Even if a client who suffers from gender dysphoria seeks assistance in conforming with their biological sex, therapists cannot offer such counseling. No matter what, the state of Colorado requires that therapists advance an affirming viewpoint in their conversations with patients. A law that permits one side of a conversation while prohibiting the other is not merely regulating conduct; it is regulating viewpoints. Because of this distinction between censoring one viewpoint and compelling another, a higher standard of review must be used. That does not mean the Court has ruled on whether this legislation is constitutional; that is for the lower court to decide.

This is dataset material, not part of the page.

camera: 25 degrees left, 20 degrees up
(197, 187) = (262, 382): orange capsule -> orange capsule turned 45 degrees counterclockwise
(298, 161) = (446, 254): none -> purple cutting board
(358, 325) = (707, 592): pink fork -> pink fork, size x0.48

If this law is deemed unconstitutional, it will be only on very narrow grounds. The question at hand in Chiles v. Salazar is not whether a state can ban conversion therapy altogether, but whether the state has a compelling interest in regulating “talk therapy” aimed at changing a client’s sexuality, and whether the current means Colorado has used to meet these interests are not more restrictive than what’s needed. Ultimately, that question will be up to the lower courts. “The question before us is a narrow one,” Gorsuch writes “[Ms. Chiles] does not take issue with the State’s effort to prohibit what she herself calls ‘long-abandoned, aversive’ physical interventions.” The opinion of the Court even suggests that Colorado has the right to ban “conduct—such as aversive physical interventions,” because such interventions are considered conduct rather than speech, with the former having much fewer constitutional protections than the latter.
Nothing in the Supreme Court’s ruling in Chiles v. Salazar determines that Colorado’s law banning conversion therapy is unconstitutional or guarantees that the Tenth Circuit Court of Appeals will determine it to be unconstitutional when the case is reargued, but that is not the point. The Supreme Court did not endorse conversion therapy, nor did it strip states of their authority to regulate it. It simply reaffirmed the longstanding principle that when the government regulates speech on the basis of viewpoint—no matter how misguided that viewpoint—it must meet the Constitution’s highest standard.